Hotels have an affirmative duty to exercise reasonable care for the safety and security of their patrons. This obligation may include the duty to evict or otherwise restrain drunken or disorderly guests or patrons who may possibly cause harm to other guests or their property. However, the hotel also has a duty not to cause foreseeable injury or harm to the drunken or disorderly guest as a result of the eviction. Under those circumstances, hotels must seek more reasonable alternatives, such as contacting police and arranging safe transport of the drunken or disorderly guest or escorting the person back to his/her room (if this can be done safely without the risk of recurring problems).
A major area of liability exposure is in the serving of alcohol to guests and non-guests. If the hotel actually creates the risk of harm by serving alcohol to an already-intoxicated person, other laws come into play, most notably, state “dram-shop” acts.

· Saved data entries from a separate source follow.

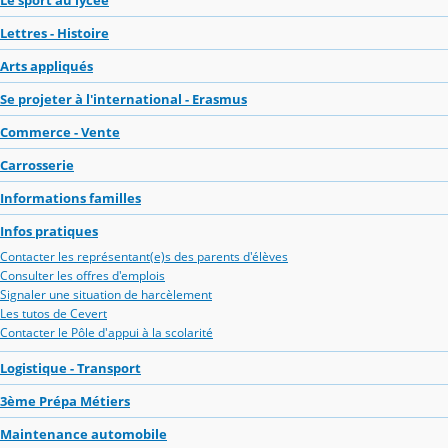
Lettres - Histoire
Arts appliqués
Se projeter à l'international - Erasmus
Commerce - Vente
Carrosserie
Informations familles
Infos pratiques
Contacter les représentant(e)s des parents d'élèves
Consulter les offres d'emplois
Signaler une situation de harcèlement
Les tutos de Cevert
Contacter le Pôle d'appui à la scolarité
Logistique - Transport
3ème Prépa Métiers
Maintenance automobile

These laws generally provide that persons injured by intoxicated persons may sue the seller/provider of the alcohol (in this case, the hotel). Hotels can also lose their liquor licenses for serving minors, and, in many states, can be sued for a subsequent drunken driving accident caused by the minor.
Hotels also may be liable for the personal injury of guests caused by the criminal act of another patron or guest, if it can be established that the hotel was negligent or at fault. Criminal acts of other patrons do not always fall into the category of foreseeable risks that hotels can protect against. Nonetheless, in assessing potential fault of the hotel, several factors will be considered. Was the injury or harm reasonably preventable? Who was in charge of security? Were security personnel properly trained? Is there a past history of crime at the hotel? Were assessments of security risks ever established for the hotel? Were security personnel uniformed? Were there an adequate number of security persons on hand to handle routine matters as well as potential emergencies or crises?